Trytond-worker silently unoperative after child proccesses are killed

Dan · March 1, 2022, 6:19pm

Whenever its child process die for a reason other than a python exception, e.g. due to a SIGKILL being received from the OS, I’d expect the trytond-worker daemon to stop with a non-zero exit code.

Right now this is not so because the underlying multiprocessing interface used is Pool. Its returned AsyncResults objects are waited to be ready in a loop with a minor sleep, but async results from a dead child will never be ready, so the program gets stuck in an infinite waiting loop.

This stops any other tasks from being processed with no alert about any dead process, and the situation can go unnoticed until users realise new purchases and sales are not being processed or emails are not being sent.

Dan · March 1, 2022, 6:35pm

Given that the task list is already being handled manually with a list wrapper class named TaskList

class TaskList(list):
    def filter(self):
        for t in list(self):
            if t.ready():
                self.remove(t)
        return self

# ...

while len(tasks.filter()) >= processes:
  time.sleep(0.1)

so there is no advantatge out of using a multiprocessing.Pool, I think it would make sense to move to the bare Process objects. Those objects have an .is_alive() method that would let the processing queue to move on, either if childs finished their task or died abruptly.

Alternatively, the concurrent.futures.ProcessPoolExecutor has a similar API that would let retain all the initializer magic around database connections, save quite a bunch of process forking but still interrogate the returned Future objects about their running state.

Also, future attempts to submit more tasks would raise a BrokenExecutor exception, after which the program could either try to restore with a new executor pool or maybe let it be unhandled so the main process effectively stops so that system administrators can be alerted by their favorite tools.

ced · March 2, 2022, 10:54am

This has been spotted on Worker pool stop working after all processes crash (#11104) · Issues · Tryton / Tryton · GitLab

The advantage is to have a pool of worker ready, this avoid to have to initialize the pool for each task.

Maybe. It is annoying that Python has multiple options to manage a pool of processors.

Dan · March 2, 2022, 11:58am

Thanks, I often fail to find issues in that platform.

Absolutely. I was thinking about the manual effort of keeping N tasks running concurrently, which is only one of the many advantatges of pools.

Indeed. I guess multiprocessing must be retained for its widespread usage, but the concurrent module feels like the right way to do things nowadays.
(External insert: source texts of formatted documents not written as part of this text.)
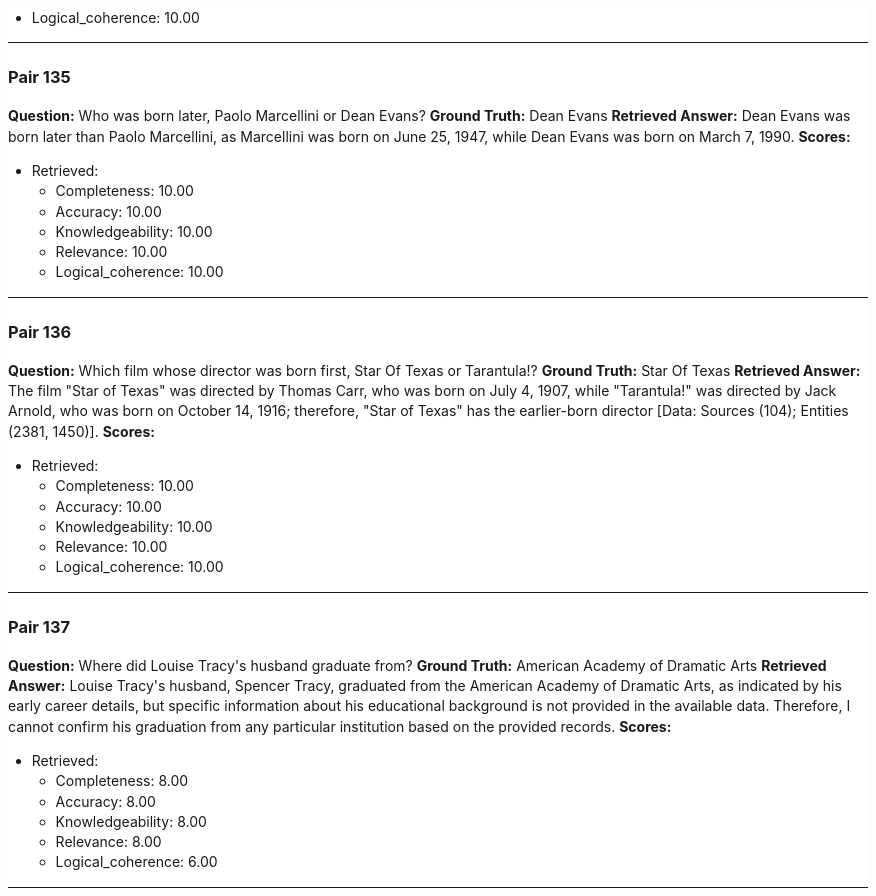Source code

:   - Logical_coherence: 10.00

---

### Pair 135
**Question:** Who was born later, Paolo Marcellini or Dean Evans?
**Ground Truth:** Dean Evans
**Retrieved Answer:** Dean Evans was born later than Paolo Marcellini, as Marcellini was born on June 25, 1947, while Dean Evans was born on March 7, 1990.
**Scores:**
- Retrieved:
  - Completeness: 10.00
  - Accuracy: 10.00
  - Knowledgeability: 10.00
  - Relevance: 10.00
  - Logical_coherence: 10.00

---

### Pair 136
**Question:** Which film whose director was born first, Star Of Texas or Tarantula!?
**Ground Truth:** Star Of Texas
**Retrieved Answer:** The film "Star of Texas" was directed by Thomas Carr, who was born on July 4, 1907, while "Tarantula!" was directed by Jack Arnold, who was born on October 14, 1916; therefore, "Star of Texas" has the earlier-born director [Data: Sources (104); Entities (2381, 1450)].
**Scores:**
- Retrieved:
  - Completeness: 10.00
  - Accuracy: 10.00
  - Knowledgeability: 10.00
  - Relevance: 10.00
  - Logical_coherence: 10.00

---

### Pair 137
**Question:** Where did Louise Tracy's husband graduate from?
**Ground Truth:** American Academy of Dramatic Arts
**Retrieved Answer:** Louise Tracy's husband, Spencer Tracy, graduated from the American Academy of Dramatic Arts, as indicated by his early career details, but specific information about his educational background is not provided in the available data. Therefore, I cannot confirm his graduation from any particular institution based on the provided records.
**Scores:**
- Retrieved:
  - Completeness: 8.00
  - Accuracy: 8.00
  - Knowledgeability: 8.00
  - Relevance: 8.00
  - Logical_coherence: 6.00

---
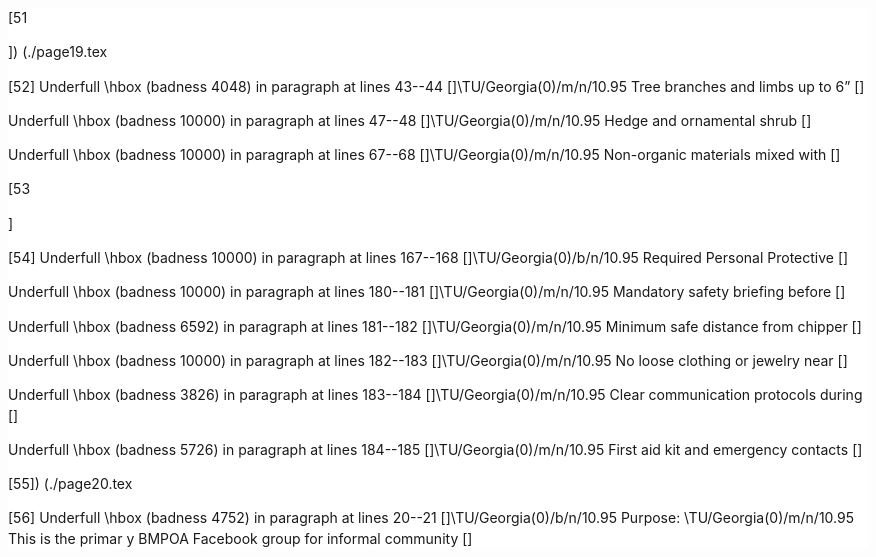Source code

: 

[51

]) (./page19.tex

[52]
Underfull \hbox (badness 4048) in paragraph at lines 43--44
[]\TU/Georgia(0)/m/n/10.95 Tree branches and limbs up to 6”
 []


Underfull \hbox (badness 10000) in paragraph at lines 47--48
[]\TU/Georgia(0)/m/n/10.95 Hedge and ornamental shrub
 []


Underfull \hbox (badness 10000) in paragraph at lines 67--68
[]\TU/Georgia(0)/m/n/10.95 Non-organic materials mixed with
 []



[53

]

[54]
Underfull \hbox (badness 10000) in paragraph at lines 167--168
[]\TU/Georgia(0)/b/n/10.95 Required Personal Protective
 []


Underfull \hbox (badness 10000) in paragraph at lines 180--181
[]\TU/Georgia(0)/m/n/10.95 Mandatory safety briefing before
 []


Underfull \hbox (badness 6592) in paragraph at lines 181--182
[]\TU/Georgia(0)/m/n/10.95 Minimum safe distance from chipper
 []


Underfull \hbox (badness 10000) in paragraph at lines 182--183
[]\TU/Georgia(0)/m/n/10.95 No loose clothing or jewelry near
 []


Underfull \hbox (badness 3826) in paragraph at lines 183--184
[]\TU/Georgia(0)/m/n/10.95 Clear communication protocols during
 []


Underfull \hbox (badness 5726) in paragraph at lines 184--185
[]\TU/Georgia(0)/m/n/10.95 First aid kit and emergency contacts
 []



[55]) (./page20.tex

[56]
Underfull \hbox (badness 4752) in paragraph at lines 20--21
[]\TU/Georgia(0)/b/n/10.95 Purpose: \TU/Georgia(0)/m/n/10.95 This is the primar
y BMPOA Facebook group for informal community
 []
My first attempt to replace the process pool in the worker module is quite straightforward and I am gonna port it to a nasty deployment that is recurringly running out of memory.

ced · March 2, 2022, 2:13pm

Please make a proposal on the issue following: Tryton - How to Develop

Dan · March 10, 2022, 4:52pm

I hope I can work on it soon.

On an additional note, deploying this caused an immediate drop of the basal CPU usage of the worker service.

My guess is this is due to having replaced the time.sleep(0.1) instruction in the wait loop with

concurrent.futures.wait(tasks, return_when=FIRST_COMPLETED)

but I haven’t profiled it. (See wait)

Nonetheless, this could be even more beneficial than expected.